The verb ‘to scale up’ or ‘to scale,’ in this context, means to make a business expand in a proportional and profitable way. When a company grows, it is important to make sure that it expands in a financially and commercially healthy way.
Scalability is a measure of how fast or slowly a company, system, or any entity can adapt to greater demand and growth.
Getting your 1000th customers is quite different from getting your first. Hiring your 100th worker is not the same as hiring your first. As your client base and workforce grow, your company needs to be able to function efficiently and profitably. To scale up means to be able to do that successfully.
When a business begins to grow, i.e., to scale up, some weaknesses may become evident. Sometimes, it is not possible to fix them – it is too late. At this point, the company’s biggest problem is growth – it can’t expand without getting into serious trouble.
Prepare for growth
It is important to prepare beforehand for growth. If you set up a startup, you need to think carefully how growth will affect the business. It is possible to prepare yourself – you can be ready to scale up.

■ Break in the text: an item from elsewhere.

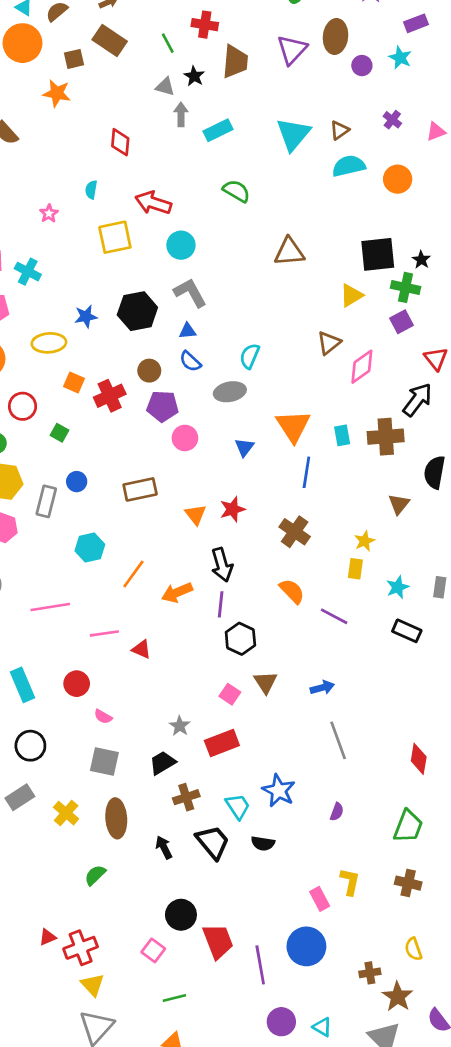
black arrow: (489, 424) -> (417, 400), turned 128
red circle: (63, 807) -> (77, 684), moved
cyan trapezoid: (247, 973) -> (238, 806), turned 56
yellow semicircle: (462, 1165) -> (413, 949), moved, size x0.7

Learn from your larger competitors
If you can, try to find out how your larger competitors managed to scale up successfully. Find out as much as you can about them. What is the size of their workforce? How many vehicles do they have? What is the size of their current office or factory space? How are they selling, and where? What technology do they use?
Put simply, try to define their current business model. Where they are now is where you hope to be one day. By observing them, you can prepare yourself more effectively.
Where are you now?
Before even thinking about growth, you need to know and define exactly where your business is now – where does it stand?
What if sales doubled?
After you have managed to do that, imagine what would happen if sales suddenly doubled. Would your company be able to cope?
In most cases, when a client places an order, they do not pay any money up front. You may not see any money from that client until about 30 days after you have delivered their order.
Would you have enough money to survive if sales doubled, or would you have a serious cash flow problem?
If you are not sure how you would cope, talk to your bank manager. Your bank may be able to arrange an overdraft facility or facilitate a short-term business loan.
Another option might be to find a partner with money. However, you would need to be prepared to give up some of the ownership of the business.
Employ good workers
An excellent workforce is much more likely to adapt to growth than a bad one. From day one, as you hire new employees, try to get the best people possible.
Outsourcing is also a useful option if you want to expand without increasing your workforce. Outsourcing refers to hiring an outside firm to perform some of your business duties, such as delivery, manufacturing, or credit control. Rather than doing everything in-house, you could outsource (contract out) some operations.
Good technology is essential
Since the advent of the Internet, e-commerce has grown and spread dramatically across the world. The Internet has changed how we work, play, study, watch our favorite movies and shows, shop, and manage our finance and banking operations. According to perfect.is, it has even changed how millions of people find a date.
When you purchase software, hardware, or any type of technology, make sure it is scalable, especially your software. It needs to be able to grow alongside your young company seamlessly.
There are many products on the market today that can save a lot of money and time. Did you know that there is software that can do all your marketing for you?
Just remember to be ready well in advance for growth. If you have prepared yourself and your workforce, you are less likely to come across unexpected weaknesses that could undermine all your business goals and objectives.